_Page-level text extractions:_
---+---

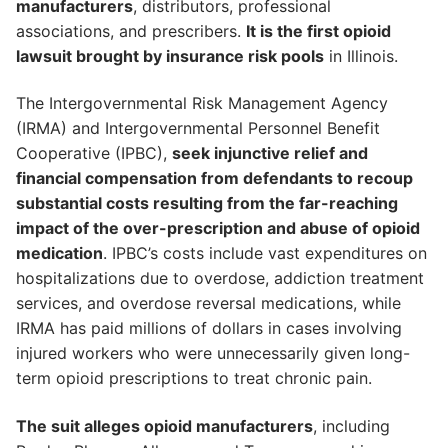
manufacturers
, distributors, professional
associations, and prescribers.
It is the first opioid
lawsuit brought by insurance risk pools
in Illinois.
The Intergovernmental Risk Management Agency
(IRMA) and Intergovernmental Personnel Benefit
Cooperative (IPBC),
seek injunctive relief and
financial compensation from defendants to recoup
substantial costs resulting from the far-reaching
impact of the over-prescription and abuse of opioid
medication
. IPBC’s costs include vast expenditures on
hospitalizations due to overdose, addiction treatment
services, and overdose reversal medications, while
IRMA has paid millions of dollars in cases involving
injured workers who were unnecessarily given long-
term opioid prescriptions to treat chronic pain.
The suit alleges opioid manufacturers
, including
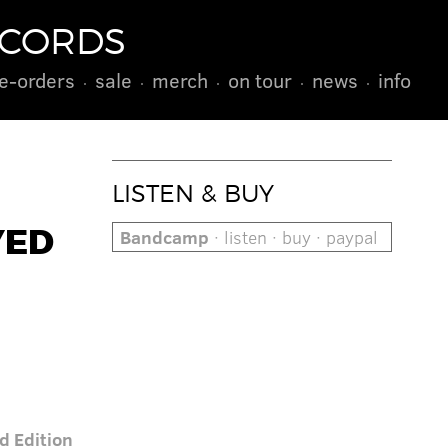
ECORDS
e-orders
sale
merch
on tour
news
info
LISTEN & BUY
YED
Bandcamp
· listen · buy · paypal
d Edition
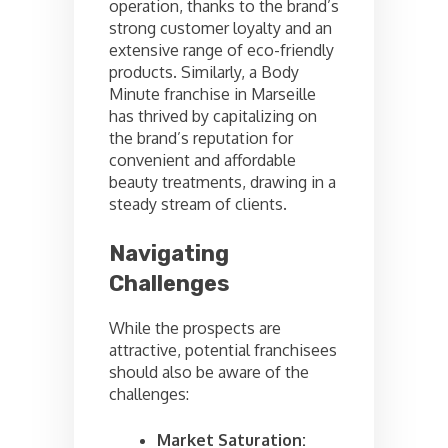
operation, thanks to the brand’s
strong customer loyalty and an
extensive range of eco-friendly
products. Similarly, a Body
Minute franchise in Marseille
has thrived by capitalizing on
the brand’s reputation for
convenient and affordable
beauty treatments, drawing in a
steady stream of clients.
Navigating
Challenges
While the prospects are
attractive, potential franchisees
should also be aware of the
challenges:
Market Saturation:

---+---

_Your goal:_ Repeat, exactly as they stand above, the lines from the line with "extensive range of eco-friendly" to the line with "attractive, potential franchisees", both lines included.

_Solved problem:_
extensive range of eco-friendly
products. Similarly, a Body
Minute franchise in Marseille
has thrived by capitalizing on
the brand’s reputation for
convenient and affordable
beauty treatments, drawing in a
steady stream of clients.
Navigating
Challenges
While the prospects are
attractive, potential franchisees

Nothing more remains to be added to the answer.